Oh, hmm... I must be an asker.

I've done a lifetime of code review over the last decade. Let me tell you, the number times I have asked what I assumed were simple yes/no questions like "Would it make sense to do X?" or even "Why did we do it this way?" in cases where I'm looking for a discussion and it's been taken as a call to action is just wild.

They're competent developers, I just want to understand the code and the context behind it. I want to understand what their thoughts were while building it. Yet so many times a simple question like "Why X and not Y?" results in the person whose code I am reviewing going ahead and refactoring the entire PR without return comment, or in rare cases getting angry with the question. We actually had a DBA with a history of flying off the handle over simple questions but from what I've heard this is common among DBAs?

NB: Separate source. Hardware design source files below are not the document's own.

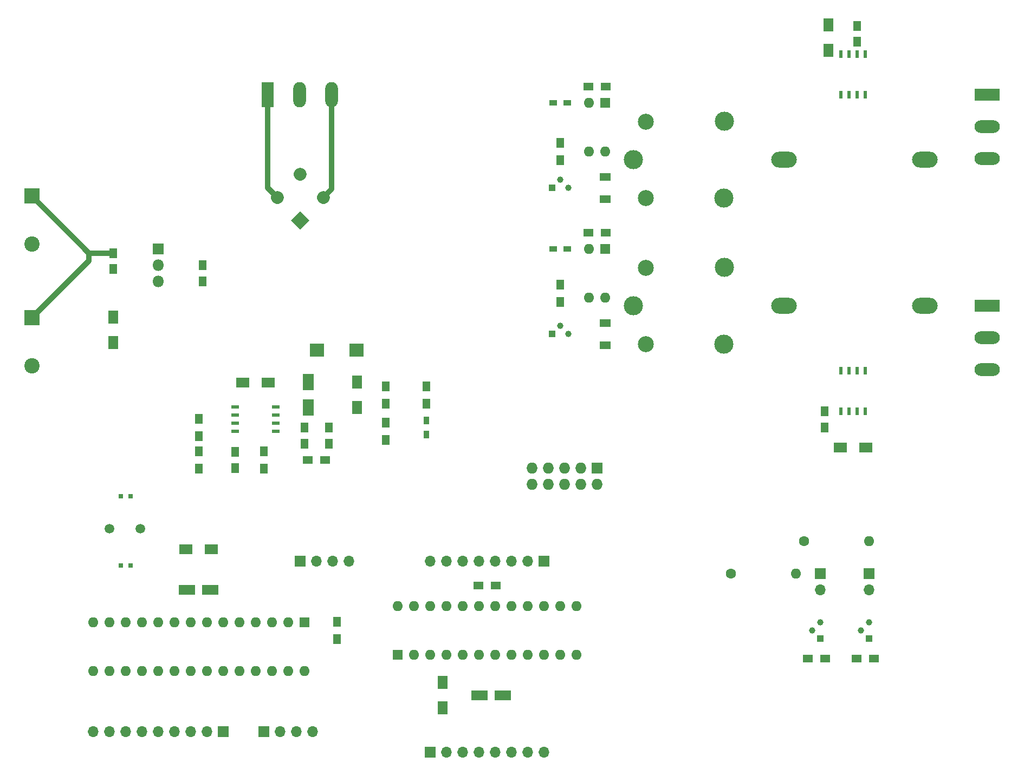
<source format=gbr>
G04 #@! TF.FileFunction,Copper,L1,Top,Signal*
%FSLAX46Y46*%
G04 Gerber Fmt 4.6, Leading zero omitted, Abs format (unit mm)*
G04 Created by KiCad (PCBNEW 4.0.7) date Mon Feb  5 18:43:38 2018*
%MOMM*%
%LPD*%
G01*
G04 APERTURE LIST*
%ADD10C,0.100000*%
%ADD11R,2.600000X1.600000*%
%ADD12R,0.800000X0.750000*%
%ADD13R,2.000000X1.600000*%
%ADD14R,2.400000X2.400000*%
%ADD15C,2.400000*%
%ADD16R,1.600000X2.000000*%
%ADD17R,1.250000X1.500000*%
%ADD18R,1.727200X1.727200*%
%ADD19O,1.727200X1.727200*%
%ADD20C,2.000000*%
%ADD21R,1.200000X0.900000*%
%ADD22R,1.800000X2.500000*%
%ADD23R,0.900000X1.200000*%
%ADD24R,1.700000X1.300000*%
%ADD25O,4.000000X2.500000*%
%ADD26R,1.980000X3.960000*%
%ADD27O,1.980000X3.960000*%
%ADD28R,1.700000X1.700000*%
%ADD29O,1.700000X1.700000*%
%ADD30C,2.500000*%
%ADD31C,3.000000*%
%ADD32R,2.200000X2.000000*%
%ADD33C,1.000000*%
%ADD34R,1.000000X1.000000*%
%ADD35R,1.300000X1.500000*%
%ADD36R,1.500000X1.300000*%
%ADD37C,1.600000*%
%ADD38O,1.600000X1.600000*%
%ADD39R,1.600000X1.600000*%
%ADD40R,1.143000X0.508000*%
%ADD41R,1.800000X1.800000*%
%ADD42O,1.800000X1.800000*%
%ADD43R,0.508000X1.143000*%
%ADD44C,1.500000*%
%ADD45R,3.960000X1.980000*%
%ADD46O,3.960000X1.980000*%
%ADD47C,0.812800*%
G04 APERTURE END LIST*
D10*
D11*
X98955000Y-132715000D03*
X95355000Y-132715000D03*
D12*
X84975000Y-118110000D03*
X86475000Y-118110000D03*
D13*
X99155000Y-126365000D03*
X95155000Y-126365000D03*
D12*
X86475000Y-128905000D03*
X84975000Y-128905000D03*
D14*
X71120000Y-90170000D03*
D15*
X71120000Y-97670000D03*
D14*
X71120000Y-71120000D03*
D15*
X71120000Y-78620000D03*
D16*
X83820000Y-90075000D03*
X83820000Y-94075000D03*
X135255000Y-151225000D03*
X135255000Y-147225000D03*
D13*
X108045000Y-100330000D03*
X104045000Y-100330000D03*
D11*
X141075000Y-149225000D03*
X144675000Y-149225000D03*
D17*
X102870000Y-111145000D03*
X102870000Y-113645000D03*
X117475000Y-107335000D03*
X117475000Y-109835000D03*
X113665000Y-107335000D03*
X113665000Y-109835000D03*
D16*
X121920000Y-100235000D03*
X121920000Y-104235000D03*
D17*
X83820000Y-80030000D03*
X83820000Y-82530000D03*
D13*
X201390000Y-110490000D03*
X197390000Y-110490000D03*
D16*
X195580000Y-48355000D03*
X195580000Y-44355000D03*
D17*
X200025000Y-46970000D03*
X200025000Y-44470000D03*
D18*
X159385000Y-113665000D03*
D19*
X159385000Y-116205000D03*
X156845000Y-113665000D03*
X156845000Y-116205000D03*
X154305000Y-113665000D03*
X154305000Y-116205000D03*
X151765000Y-113665000D03*
X151765000Y-116205000D03*
X149225000Y-113665000D03*
X149225000Y-116205000D03*
D20*
X109437898Y-71337898D02*
X109437898Y-71337898D01*
X116622102Y-71337898D02*
X116622102Y-71337898D01*
X113030000Y-67745795D02*
X113030000Y-67745795D01*
D10*
G36*
X114444214Y-74930000D02*
X113030000Y-76344214D01*
X111615786Y-74930000D01*
X113030000Y-73515786D01*
X114444214Y-74930000D01*
X114444214Y-74930000D01*
G37*
D21*
X152570000Y-79375000D03*
X154770000Y-79375000D03*
X152570000Y-56515000D03*
X154770000Y-56515000D03*
D22*
X114300000Y-100235000D03*
X114300000Y-104235000D03*
D23*
X132715000Y-106215000D03*
X132715000Y-108415000D03*
D24*
X160655000Y-90960000D03*
X160655000Y-94460000D03*
X160655000Y-68100000D03*
X160655000Y-71600000D03*
D25*
X210595000Y-88265000D03*
X188595000Y-88265000D03*
X210595000Y-65405000D03*
X188595000Y-65405000D03*
D26*
X107950000Y-55245000D03*
D27*
X112950000Y-55245000D03*
X117950000Y-55245000D03*
D28*
X133350000Y-158115000D03*
D29*
X135890000Y-158115000D03*
X138430000Y-158115000D03*
X140970000Y-158115000D03*
X143510000Y-158115000D03*
X146050000Y-158115000D03*
X148590000Y-158115000D03*
X151130000Y-158115000D03*
D28*
X151130000Y-128270000D03*
D29*
X148590000Y-128270000D03*
X146050000Y-128270000D03*
X143510000Y-128270000D03*
X140970000Y-128270000D03*
X138430000Y-128270000D03*
X135890000Y-128270000D03*
X133350000Y-128270000D03*
D28*
X107315000Y-154940000D03*
D29*
X109855000Y-154940000D03*
X112395000Y-154940000D03*
X114935000Y-154940000D03*
D28*
X113030000Y-128270000D03*
D29*
X115570000Y-128270000D03*
X118110000Y-128270000D03*
X120650000Y-128270000D03*
D28*
X100965000Y-154940000D03*
D29*
X98425000Y-154940000D03*
X95885000Y-154940000D03*
X93345000Y-154940000D03*
X90805000Y-154940000D03*
X88265000Y-154940000D03*
X85725000Y-154940000D03*
X83185000Y-154940000D03*
X80645000Y-154940000D03*
D30*
X167050000Y-94315000D03*
D31*
X179250000Y-94315000D03*
X179300000Y-82265000D03*
D30*
X167050000Y-82315000D03*
D31*
X165100000Y-88265000D03*
D30*
X167050000Y-71455000D03*
D31*
X179250000Y-71455000D03*
X179300000Y-59405000D03*
D30*
X167050000Y-59455000D03*
D31*
X165100000Y-65405000D03*
D32*
X115633730Y-95250000D03*
X121856270Y-95250000D03*
D28*
X201930000Y-130175000D03*
D29*
X201930000Y-132715000D03*
D28*
X194310000Y-130175000D03*
D29*
X194310000Y-132715000D03*
D33*
X153670000Y-91440000D03*
X154940000Y-92710000D03*
D34*
X152400000Y-92710000D03*
D33*
X153670000Y-68580000D03*
X154940000Y-69850000D03*
D34*
X152400000Y-69850000D03*
D33*
X200660000Y-139065000D03*
X201930000Y-137795000D03*
D34*
X201930000Y-140335000D03*
D33*
X193040000Y-139065000D03*
X194310000Y-137795000D03*
D34*
X194310000Y-140335000D03*
D35*
X118745000Y-140415000D03*
X118745000Y-137715000D03*
D36*
X140890000Y-132080000D03*
X143590000Y-132080000D03*
D35*
X97155000Y-105965000D03*
X97155000Y-108665000D03*
X97155000Y-111045000D03*
X97155000Y-113745000D03*
X107315000Y-111045000D03*
X107315000Y-113745000D03*
D36*
X158035000Y-76835000D03*
X160735000Y-76835000D03*
X158035000Y-53975000D03*
X160735000Y-53975000D03*
X114220000Y-112395000D03*
X116920000Y-112395000D03*
D35*
X153670000Y-85010000D03*
X153670000Y-87710000D03*
X153670000Y-62785000D03*
X153670000Y-65485000D03*
X126365000Y-100885000D03*
X126365000Y-103585000D03*
X126365000Y-106600000D03*
X126365000Y-109300000D03*
X132715000Y-100885000D03*
X132715000Y-103585000D03*
D37*
X191770000Y-125095000D03*
D38*
X201930000Y-125095000D03*
D36*
X199945000Y-143510000D03*
X202645000Y-143510000D03*
D37*
X180340000Y-130175000D03*
D38*
X190500000Y-130175000D03*
D36*
X192325000Y-143510000D03*
X195025000Y-143510000D03*
D39*
X113665000Y-137795000D03*
D38*
X80645000Y-145415000D03*
X111125000Y-137795000D03*
X83185000Y-145415000D03*
X108585000Y-137795000D03*
X85725000Y-145415000D03*
X106045000Y-137795000D03*
X88265000Y-145415000D03*
X103505000Y-137795000D03*
X90805000Y-145415000D03*
X100965000Y-137795000D03*
X93345000Y-145415000D03*
X98425000Y-137795000D03*
X95885000Y-145415000D03*
X95885000Y-137795000D03*
X98425000Y-145415000D03*
X93345000Y-137795000D03*
X100965000Y-145415000D03*
X90805000Y-137795000D03*
X103505000Y-145415000D03*
X88265000Y-137795000D03*
X106045000Y-145415000D03*
X85725000Y-137795000D03*
X108585000Y-145415000D03*
X83185000Y-137795000D03*
X111125000Y-145415000D03*
X80645000Y-137795000D03*
X113665000Y-145415000D03*
D39*
X128270000Y-142875000D03*
D38*
X156210000Y-135255000D03*
X130810000Y-142875000D03*
X153670000Y-135255000D03*
X133350000Y-142875000D03*
X151130000Y-135255000D03*
X135890000Y-142875000D03*
X148590000Y-135255000D03*
X138430000Y-142875000D03*
X146050000Y-135255000D03*
X140970000Y-142875000D03*
X143510000Y-135255000D03*
X143510000Y-142875000D03*
X140970000Y-135255000D03*
X146050000Y-142875000D03*
X138430000Y-135255000D03*
X148590000Y-142875000D03*
X135890000Y-135255000D03*
X151130000Y-142875000D03*
X133350000Y-135255000D03*
X153670000Y-142875000D03*
X130810000Y-135255000D03*
X156210000Y-142875000D03*
X128270000Y-135255000D03*
D40*
X109220000Y-104140000D03*
X109220000Y-105410000D03*
X109220000Y-106680000D03*
X109220000Y-107950000D03*
X102870000Y-107950000D03*
X102870000Y-106680000D03*
X102870000Y-105410000D03*
X102870000Y-104140000D03*
D39*
X160655000Y-79375000D03*
D38*
X158115000Y-86995000D03*
X158115000Y-79375000D03*
X160655000Y-86995000D03*
D39*
X160655000Y-56515000D03*
D38*
X158115000Y-64135000D03*
X158115000Y-56515000D03*
X160655000Y-64135000D03*
D41*
X90805000Y-79375000D03*
D42*
X90805000Y-81915000D03*
X90805000Y-84455000D03*
D43*
X201295000Y-104775000D03*
X200025000Y-104775000D03*
X198755000Y-104775000D03*
X197485000Y-104775000D03*
X197485000Y-98425000D03*
X198755000Y-98425000D03*
X200025000Y-98425000D03*
X201295000Y-98425000D03*
X197485000Y-48895000D03*
X198755000Y-48895000D03*
X200025000Y-48895000D03*
X201295000Y-48895000D03*
X201295000Y-55245000D03*
X200025000Y-55245000D03*
X198755000Y-55245000D03*
X197485000Y-55245000D03*
D44*
X83185000Y-123190000D03*
X88065000Y-123190000D03*
D17*
X97790000Y-84435000D03*
X97790000Y-81935000D03*
D45*
X220345000Y-88265000D03*
D46*
X220345000Y-93265000D03*
X220345000Y-98265000D03*
D45*
X220345000Y-55245000D03*
D46*
X220345000Y-60245000D03*
X220345000Y-65245000D03*
D17*
X194945000Y-107295000D03*
X194945000Y-104795000D03*
D47*
X80030000Y-80030000D02*
X80030000Y-81260000D01*
X80030000Y-81260000D02*
X71120000Y-90170000D01*
X83820000Y-80030000D02*
X80030000Y-80030000D01*
X80030000Y-80030000D02*
X71120000Y-71120000D01*
X83840000Y-80010000D02*
X83820000Y-80030000D01*
X117950000Y-55245000D02*
X117950000Y-70010000D01*
X117950000Y-70010000D02*
X116622102Y-71337898D01*
X107950000Y-55245000D02*
X107950000Y-69850000D01*
X107950000Y-69850000D02*
X109437898Y-71337898D01*
M02*

</source>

He eventually got let go over it.

If I wanted you to change it, I would have said so. My question is not wrapped up in insinuation or hidden intent. It's a question I want the answer to. There are no layers to the meaning. I basically never mean anything I do not explicitly say.

I have gotten so frustrated with this that I have started specifying "You can say no", "I'm just trying to understand the thought process", or "I'm just curious, no need to change it". Things I still feel like I shouldn't have to tell another person with an engineering mindset, especially someone with many years of experience.